Am Di, 4. Mai 2021 um 14:27:59 -0400 schrieb Eli Schwartz via
aur-general <aur-general@lists.archlinux.org>:
On 5/4/21 9:07 AM, Fabian Bornschein via aur-general wrote:
Hello. Yes, you're of course right. It just seems to be not to
clear on
what point "extremely specialized" starts. I'm pretty much
confused. Can
I give an example? (If not, please just ignore)
I got it now that pre-configurations are not OK and should stay on
the
wiki. What if I build a shellscript, pkgbuild this up and send it
to the
AUR, where a user installes and runs it later on? It will add the
same
configuration as my pkgbuild right now. In my mind that would also
be
not OK, because it's pretty much the same. Now I also add more
configurations to this script, for printer setup,
hardwareacceleration
in browsers and whatever. Would it be OK in that case to put it to
the
AUR? I don't want to be rude in any way, I really really do not
understand this one.
Sounds like it would still ultimately be user configurations through
and
through... it's fine to have a PKGBUILD for user configs, the question
is whether they're useful in the AUR.
I'd recommend doing something like this:
https://github.com/Earnestly/pkgbuilds/blob/master/system-config/PKGBUILD
And then documenting it, using factored-out *.d/ directory dropins
where
possibble, and so on, in order to let people take inspiration from
you,
but keep it out of the AUR.
Maybe start a wiki page similar to the dotfiles one:
https://wiki.archlinux.org/title/Dotfiles
Then people can both share tips on designing their system config
packaging, and share their actual configuration as examples.
For keyring packages... please consider the point of a pacman
keyring is
to manage and distribute a web of trust. Arch Linux, as well as
Arch
Linux ARM and Arch Linux 32, have multiple packaging keys to
manage, so
adding them is more complicated than simply pacman-key -r <keyid>
&&
pacman-key -l <keyid>; particularly, they actually need to make
use of
pacman-key's master key list, or revocation list.
I didn't check any others.
I'm not sure whether such packages are needed for one key, but I'm
a bit
skeptical.
I know this is OT, but is there an alternative to a pkgbuild to add
the
key? What would be the optimal way tell pacman that packages of
repo XY
can be trusted?
Sure. a pacman keyring compiles a known collection of keys as a
shortcut
to, again, using
sudo pacman-key --recv-keys <keyid>
sudo pacman-key --lsign-key <keyid>
But mostly it is there to help manage pinning a collection of them as
"master keys" which are lsigned, and other keys which are not but use
Web of Trust.
For a single user key, I'd recommend using the recv-keys && lsign-key
route. Simply document on the page describing the repository, that the
key needs to be added. For example, on the wiki page:
https://wiki.archlinux.org/title/Unofficial_user_repositories
There is a template for listing the Key-ID needed, and the page has a
preamble describing how to enable those keys. It works for 64
different
publicly listed user repositories as of right now.

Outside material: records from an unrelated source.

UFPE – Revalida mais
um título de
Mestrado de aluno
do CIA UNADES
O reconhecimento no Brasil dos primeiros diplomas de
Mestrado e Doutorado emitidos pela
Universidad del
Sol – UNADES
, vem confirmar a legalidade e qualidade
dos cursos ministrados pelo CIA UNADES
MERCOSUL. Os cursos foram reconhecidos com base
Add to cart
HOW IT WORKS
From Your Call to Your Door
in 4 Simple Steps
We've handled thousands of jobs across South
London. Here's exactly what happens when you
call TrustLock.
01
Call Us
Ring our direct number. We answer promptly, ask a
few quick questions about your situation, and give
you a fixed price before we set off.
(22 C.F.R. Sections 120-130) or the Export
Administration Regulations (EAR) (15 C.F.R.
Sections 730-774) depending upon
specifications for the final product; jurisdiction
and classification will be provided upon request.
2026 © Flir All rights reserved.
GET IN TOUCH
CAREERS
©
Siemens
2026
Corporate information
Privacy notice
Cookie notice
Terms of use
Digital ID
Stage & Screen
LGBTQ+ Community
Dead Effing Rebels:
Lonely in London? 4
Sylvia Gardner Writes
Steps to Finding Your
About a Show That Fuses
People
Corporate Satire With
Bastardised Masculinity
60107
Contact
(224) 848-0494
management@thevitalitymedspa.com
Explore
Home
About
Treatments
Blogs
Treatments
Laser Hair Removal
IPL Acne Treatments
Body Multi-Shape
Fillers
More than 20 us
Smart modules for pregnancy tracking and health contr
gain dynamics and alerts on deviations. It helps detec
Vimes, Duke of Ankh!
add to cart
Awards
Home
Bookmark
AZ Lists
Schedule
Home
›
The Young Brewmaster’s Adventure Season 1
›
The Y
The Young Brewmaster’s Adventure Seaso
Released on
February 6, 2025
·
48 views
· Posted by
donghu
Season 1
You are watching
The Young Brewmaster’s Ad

Use a keyring package if you have more complicated requirements
including key rotation and delegated trust. Unless you're managing an
organization such as a CPU port of all of Arch Linux (like the i686
port, or the ARM port), you probably do not need this.
We can tell what it is, yes. That's the problem. This PKGBUILD does
nothing other than enable the systemd units from the cups package.
It's
explicitly a problem -- do not reupload it under any circumstances.
I will not upload anything again until I am sure what's OK and
what's not.
Thank you. Remember that the aur-general mailing list, the freenode
IRC
channel #archlinux-aur, and the official forum's dedicated AUR
subforum,
are all available to anyone who wants help creating packages *or* a
friendly set of eyes to review a package before upload. If in doubt,
feel free to ask, we won't bite people asking honest questions and
being
careful. :)
(It is possible we might bite if a package was mistakenly uploaded
which
should not be -- but that would be tied to individual reactions on
failure to ask first and the resulting work it causes. :p)
Regardless of any other problems...
install=$(/usr/bin/tail -n 1 /usr/lib/os-release | /usr/bin/cut -d=
-f2).install
This is not ok.
I'm with you on this. At some point all my packages have had that
one.
Most of them where changed back.
Ok, good -- please do fix up any remaining ones. :D
--
Eli Schwartz
Bug Wrangler and Trusted User
I have to thank you (everyone on here) to be so patient and helpful.
I'll rearrenge, drop and fix things up.